Bluebeard by Kurt Vonnegut was first published in 1987 and is the hoax autobiography of Rabo Karabekian. This novel is laced with many parallels to Vonnegut’s own life. Much more so than his other novels as they all include aspects, either references or core experiences, from his personal history. Regardless of any level of direct association between author and text, this book was fun to read because it focuses on a changing history within America (and the world) mostly around art, war, and the changing of generations and what is remaining, fading, or gaining the spotlight of world events.
This novel centers around Rabo Karabekian, an aging artist and World War II vet, who has a secret locked away in his potato barn on Long Island. Along comes a younger, recently widowed, woman who invites herself to stay in his home and badgers him to tell her his life story. The result is in effect the entirety of this novel.

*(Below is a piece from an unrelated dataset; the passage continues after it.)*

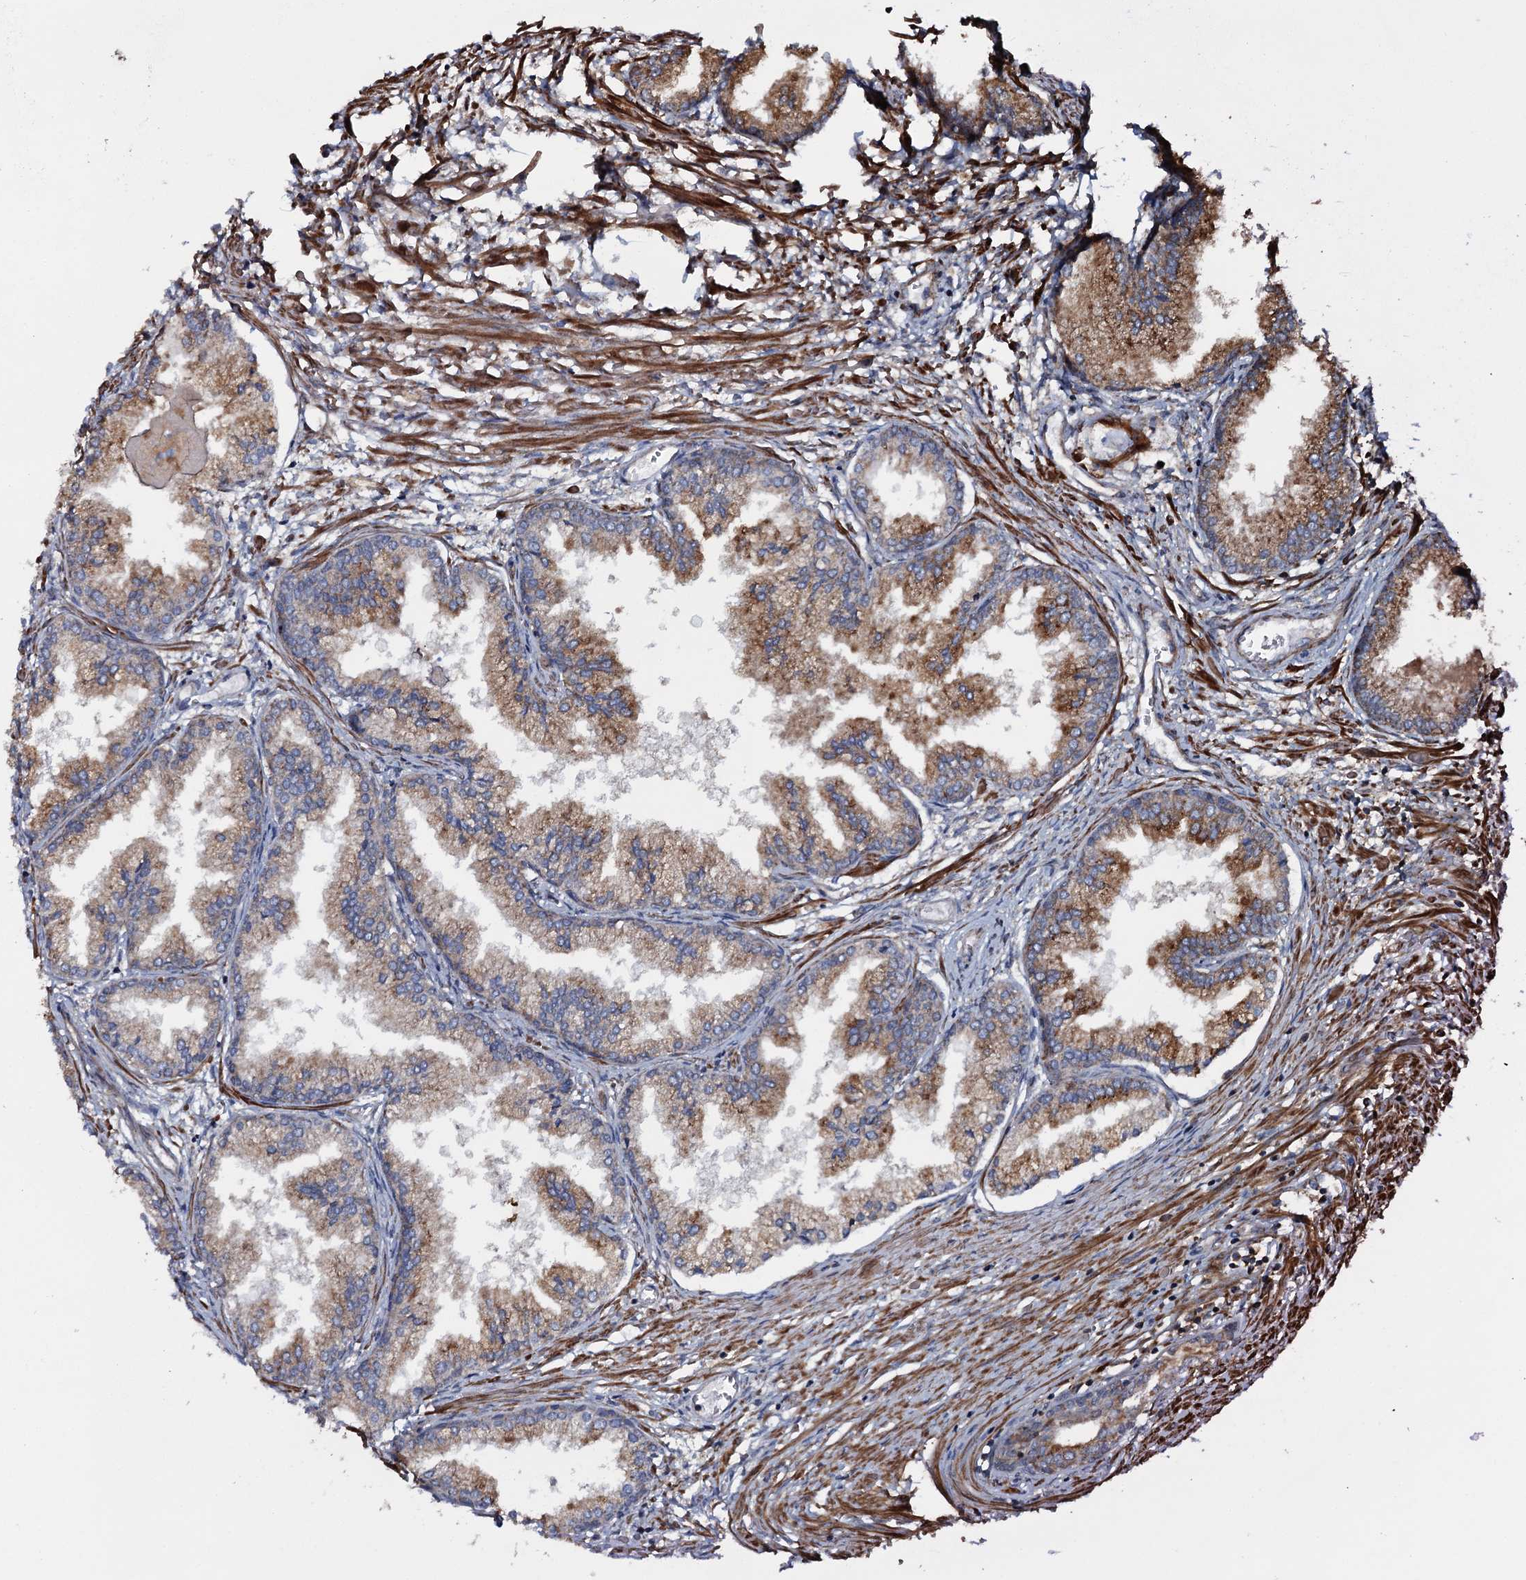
{"staining": {"intensity": "moderate", "quantity": ">75%", "location": "cytoplasmic/membranous"}, "tissue": "prostate cancer", "cell_type": "Tumor cells", "image_type": "cancer", "snomed": [{"axis": "morphology", "description": "Adenocarcinoma, High grade"}, {"axis": "topography", "description": "Prostate"}], "caption": "A photomicrograph of prostate cancer (adenocarcinoma (high-grade)) stained for a protein demonstrates moderate cytoplasmic/membranous brown staining in tumor cells. The staining was performed using DAB to visualize the protein expression in brown, while the nuclei were stained in blue with hematoxylin (Magnification: 20x).", "gene": "VWA8", "patient": {"sex": "male", "age": 68}}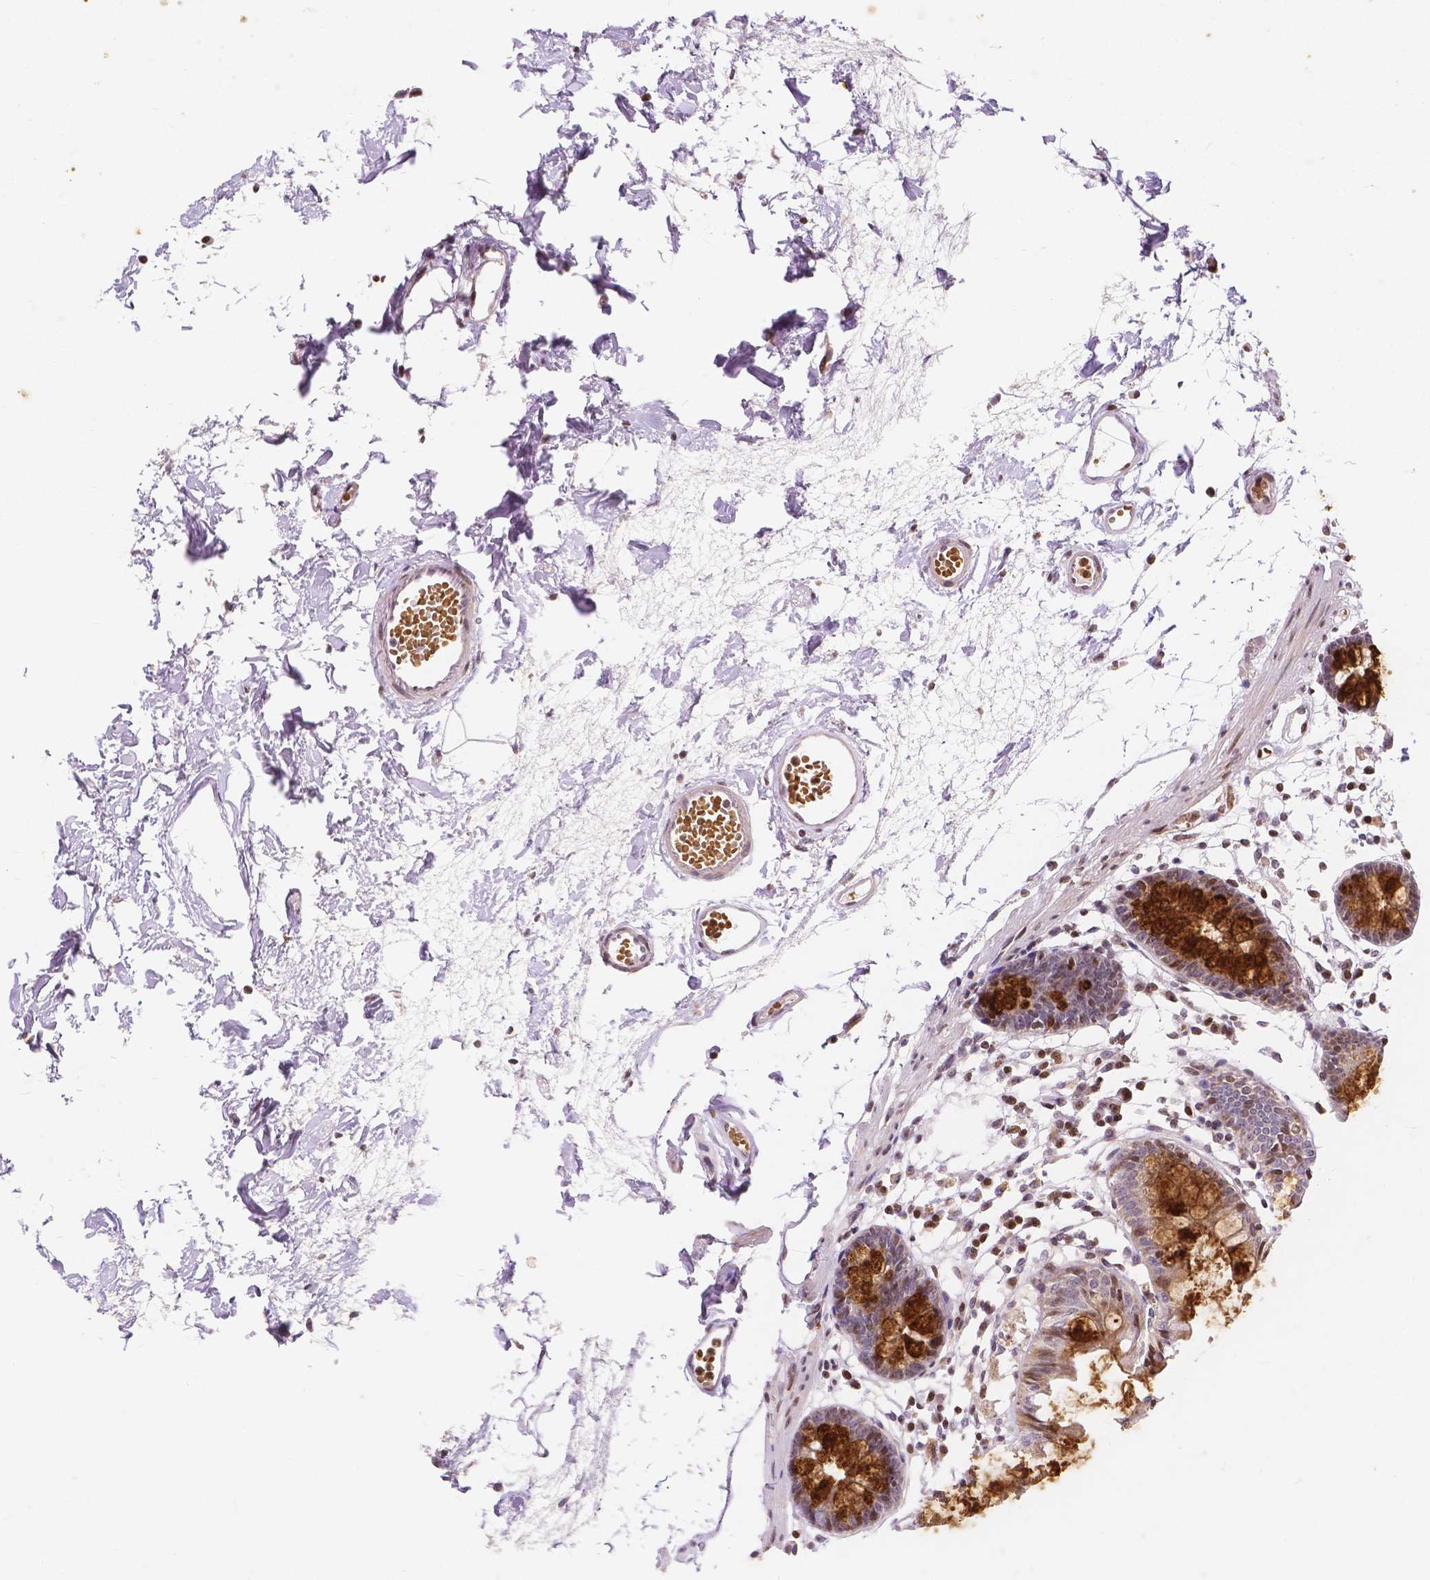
{"staining": {"intensity": "negative", "quantity": "none", "location": "none"}, "tissue": "colon", "cell_type": "Endothelial cells", "image_type": "normal", "snomed": [{"axis": "morphology", "description": "Normal tissue, NOS"}, {"axis": "topography", "description": "Colon"}], "caption": "DAB (3,3'-diaminobenzidine) immunohistochemical staining of benign human colon exhibits no significant expression in endothelial cells. The staining was performed using DAB (3,3'-diaminobenzidine) to visualize the protein expression in brown, while the nuclei were stained in blue with hematoxylin (Magnification: 20x).", "gene": "PTPN18", "patient": {"sex": "female", "age": 84}}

Circe Berman, the widow in question, is tiresome at times with her efforts to uproot Rabo’s contentment with (or resignation to) the life he has led. I doubt anyone would really have put up with some of her behaviors, but her own vitality re-ignites the old man’s interests in life to the point he is no longer content just sitting around and waiting to die. This gives us our story and one which I recommend because Vonnegut again gives a narrative that provides a unique perspective of what life means on this small world and how we live together within it.
The celebrities of today will fade and new popular artists and persons will emerge. Each generation seems to have their own heroes and time is unrelenting. Rabo Karabekian was fine thinking he was a forgotten artist who possibly made it into a footnote of history. He had seen much change in the world and most of his friends were gone. His perspective of seeing a world that has somehow already moved on from such a major event as World War II is both incredulous and sorrowful.
Unfortunately, the technologies of today almost make it seem like newsworthy events are cycling through the front page faster and faster than ever before. The world has forgotten the realities of the World Wars and unfortunately quickly forgets the realities of yesterday leaving us no time to mourn or laugh or even ponder the moments that are making up our lives.
So, dear reader, I hope you remember to slow down and enjoy the life you have. Read books that make you feel, think, wonder, and learn. Read books that give you new perspectives. The world is rich with all types of experiences. Go forth and enjoy the time you have.